One of the most significant events of our journey was one of the nights we spent in a KFOR-protected Serbian Orthodox monastery in Kosovo. The liturgy was so beautiful that we had tears in our eyes. Time seemed to stand still. In this country, we also met with Albanian Catholics who were also happy to share their faith and Serbs who kindly invited us to a festive evening. Arriving in Turkey, we received such a generous welcome and felt deeply respected and understood by the Muslim people. Entering Palestine, we got a simple and spontaneous welcome and had good conversations on the Israeli occupation.

There were also difficult moments to experience. On the eve of our entry into Kosovo, a priest told us that Albanians were monsters and took organs from the bodies of tourists, it was scary … but false! Instead, once past the border, an Albanian invited us to the restaurant. Another difficult moment took place in Turkey. We slept in the home of a young man who, at first, was nice but a bit overeager with me. We were not very reassured. The next day we left quickly, grateful for the night, but happy to move on.

On the practical side, we knew more or less every day when to stop for the night. We calculated that we needed to walk thirty kilometers a day. Once we reached our goal, we inquired of the residents about food and shelter. For lunch, we asked to be fed by the people we meet on the way. We rarely felt hungry.

The richness of the encounters we made, and being able to live by Providence, which is more generous than we may think, made this pilgrimage incredibly invigorating experience for us.

How did you feel about your visit to the Holy Land, and your return to France at the end of this pilgrimage?

About the arrival in the Holy Land, we were disappointed to arrive by plane, not having found a boat from Larnaca to Haifa. However, we were welcomed by the Carmelites of Mount Carmel which soothed us and restored joy. Once in Jerusalem, we were deeply happy. We directly went to the Holy Sepulcher where we spent the night to entrust all the prayer intentions received along the way of our journey. We ended up staying three days in Jerusalem, then spent ten in Taybeh in the retirement home of “Bet Afram” managed by a Brazilian community. My parents then joined us in a more traditional pilgrimage to the Holy Land to celebrate Christmas with us in Bethlehem.

We returned home at the end of the year, happy to see our families again. But we now need time to spend time in the country to see things more clearly. We know that we want to leave Paris, to live in a city on a human scale, to welcome strangers and, why not, organize a pilgrimage itinerary. We seem to have greatly solidified our relationship, to form a real team that includes being ready to engage the world.

We now have a testimony to share. We must testify that man, whatever his religion is profoundly good. We wish to testify that walking in the countries we went through is not dangerous, the pilgrims are fully understood and helped.

We also want to emphasize the extraordinary welcome that Muslims showed us in Kosovo, Turkey, and Palestine.

Is there any last thing you want to share with us?

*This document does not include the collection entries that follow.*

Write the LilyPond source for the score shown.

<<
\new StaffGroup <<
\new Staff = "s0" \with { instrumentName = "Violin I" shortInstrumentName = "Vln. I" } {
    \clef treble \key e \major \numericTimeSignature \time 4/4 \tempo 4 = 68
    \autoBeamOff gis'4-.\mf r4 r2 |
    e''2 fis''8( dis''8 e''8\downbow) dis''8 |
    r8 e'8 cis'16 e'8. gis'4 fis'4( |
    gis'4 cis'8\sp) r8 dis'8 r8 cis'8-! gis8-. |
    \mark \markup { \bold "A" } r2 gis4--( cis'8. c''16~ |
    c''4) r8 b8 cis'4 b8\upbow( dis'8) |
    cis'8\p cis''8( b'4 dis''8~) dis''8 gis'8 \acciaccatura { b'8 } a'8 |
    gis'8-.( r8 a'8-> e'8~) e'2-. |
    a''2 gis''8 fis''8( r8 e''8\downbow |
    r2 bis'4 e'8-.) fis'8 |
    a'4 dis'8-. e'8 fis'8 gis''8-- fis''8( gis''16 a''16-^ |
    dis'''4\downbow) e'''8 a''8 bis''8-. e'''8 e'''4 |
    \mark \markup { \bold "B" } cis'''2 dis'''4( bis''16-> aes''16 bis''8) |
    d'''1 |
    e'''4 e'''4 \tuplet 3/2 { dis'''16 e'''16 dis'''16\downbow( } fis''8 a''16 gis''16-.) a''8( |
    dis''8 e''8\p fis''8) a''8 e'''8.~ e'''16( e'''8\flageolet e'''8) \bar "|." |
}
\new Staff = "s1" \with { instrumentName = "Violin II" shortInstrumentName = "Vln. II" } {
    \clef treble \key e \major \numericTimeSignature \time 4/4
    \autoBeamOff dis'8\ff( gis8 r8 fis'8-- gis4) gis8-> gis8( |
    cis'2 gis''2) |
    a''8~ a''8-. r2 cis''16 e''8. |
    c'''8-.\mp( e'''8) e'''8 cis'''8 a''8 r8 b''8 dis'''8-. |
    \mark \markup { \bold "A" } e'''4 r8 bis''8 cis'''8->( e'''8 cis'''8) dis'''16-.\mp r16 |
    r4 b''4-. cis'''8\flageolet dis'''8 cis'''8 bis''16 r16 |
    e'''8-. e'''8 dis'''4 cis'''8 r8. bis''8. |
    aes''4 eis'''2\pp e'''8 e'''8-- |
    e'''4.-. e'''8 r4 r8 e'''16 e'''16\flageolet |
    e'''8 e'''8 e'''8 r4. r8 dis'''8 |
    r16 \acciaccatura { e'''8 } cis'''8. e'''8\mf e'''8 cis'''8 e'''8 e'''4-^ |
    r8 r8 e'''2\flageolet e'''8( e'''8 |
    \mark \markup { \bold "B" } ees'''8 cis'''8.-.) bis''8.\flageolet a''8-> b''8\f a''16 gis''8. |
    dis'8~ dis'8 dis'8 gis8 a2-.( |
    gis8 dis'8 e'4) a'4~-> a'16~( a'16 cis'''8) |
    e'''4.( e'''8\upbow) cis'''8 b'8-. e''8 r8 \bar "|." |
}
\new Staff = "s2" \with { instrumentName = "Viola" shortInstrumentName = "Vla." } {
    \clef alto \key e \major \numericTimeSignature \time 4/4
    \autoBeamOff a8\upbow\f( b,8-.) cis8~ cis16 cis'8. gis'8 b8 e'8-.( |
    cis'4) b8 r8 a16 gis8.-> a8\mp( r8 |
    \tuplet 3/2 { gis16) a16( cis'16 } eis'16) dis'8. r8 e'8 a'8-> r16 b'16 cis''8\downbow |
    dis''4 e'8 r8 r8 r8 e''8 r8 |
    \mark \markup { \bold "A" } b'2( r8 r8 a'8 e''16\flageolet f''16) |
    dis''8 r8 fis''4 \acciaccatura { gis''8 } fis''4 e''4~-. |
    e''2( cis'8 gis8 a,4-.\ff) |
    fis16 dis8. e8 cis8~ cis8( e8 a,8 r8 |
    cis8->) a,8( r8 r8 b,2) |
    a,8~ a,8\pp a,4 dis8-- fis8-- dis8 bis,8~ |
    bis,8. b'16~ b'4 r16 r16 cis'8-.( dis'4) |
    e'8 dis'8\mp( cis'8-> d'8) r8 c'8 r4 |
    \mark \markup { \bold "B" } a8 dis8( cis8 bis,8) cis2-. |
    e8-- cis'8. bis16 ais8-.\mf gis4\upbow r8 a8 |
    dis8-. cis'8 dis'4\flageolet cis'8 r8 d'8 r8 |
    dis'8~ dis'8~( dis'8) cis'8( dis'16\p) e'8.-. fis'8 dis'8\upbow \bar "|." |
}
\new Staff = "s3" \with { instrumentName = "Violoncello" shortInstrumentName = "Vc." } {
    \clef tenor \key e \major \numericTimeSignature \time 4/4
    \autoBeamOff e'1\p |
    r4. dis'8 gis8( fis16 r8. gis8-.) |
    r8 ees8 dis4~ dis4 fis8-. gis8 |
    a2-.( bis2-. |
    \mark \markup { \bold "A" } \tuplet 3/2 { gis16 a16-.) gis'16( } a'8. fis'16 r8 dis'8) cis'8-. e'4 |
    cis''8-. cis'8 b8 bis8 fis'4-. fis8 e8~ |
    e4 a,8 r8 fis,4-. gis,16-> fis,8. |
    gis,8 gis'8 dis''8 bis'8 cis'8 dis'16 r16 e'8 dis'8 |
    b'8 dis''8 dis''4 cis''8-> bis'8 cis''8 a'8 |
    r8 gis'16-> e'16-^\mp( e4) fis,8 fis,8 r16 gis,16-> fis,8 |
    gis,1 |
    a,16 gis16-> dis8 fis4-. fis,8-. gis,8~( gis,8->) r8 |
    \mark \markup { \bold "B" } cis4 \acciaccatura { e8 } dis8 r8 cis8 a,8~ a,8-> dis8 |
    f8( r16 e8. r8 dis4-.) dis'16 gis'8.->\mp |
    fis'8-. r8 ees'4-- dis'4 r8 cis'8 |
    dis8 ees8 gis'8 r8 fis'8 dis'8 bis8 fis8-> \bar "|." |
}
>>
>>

The pilgrimage that we wanted to experience is simple in its realization; it is the big advantage of walking. Caution, however, walking in Israel and Palestine is not without difficulty. Due to the strong military presence, the separation wall and checkpoints, we struggled to advance on foot in these areas.

Many people ask us how to prepare a great adventure like this: indeed, we must prepare ourselves more than any other thing. The discovery of Providence is what most increased our faith. We realized that the Blessed Virgin would never abandon us, and being certain of this we were able to abandon ourselves more to Providence.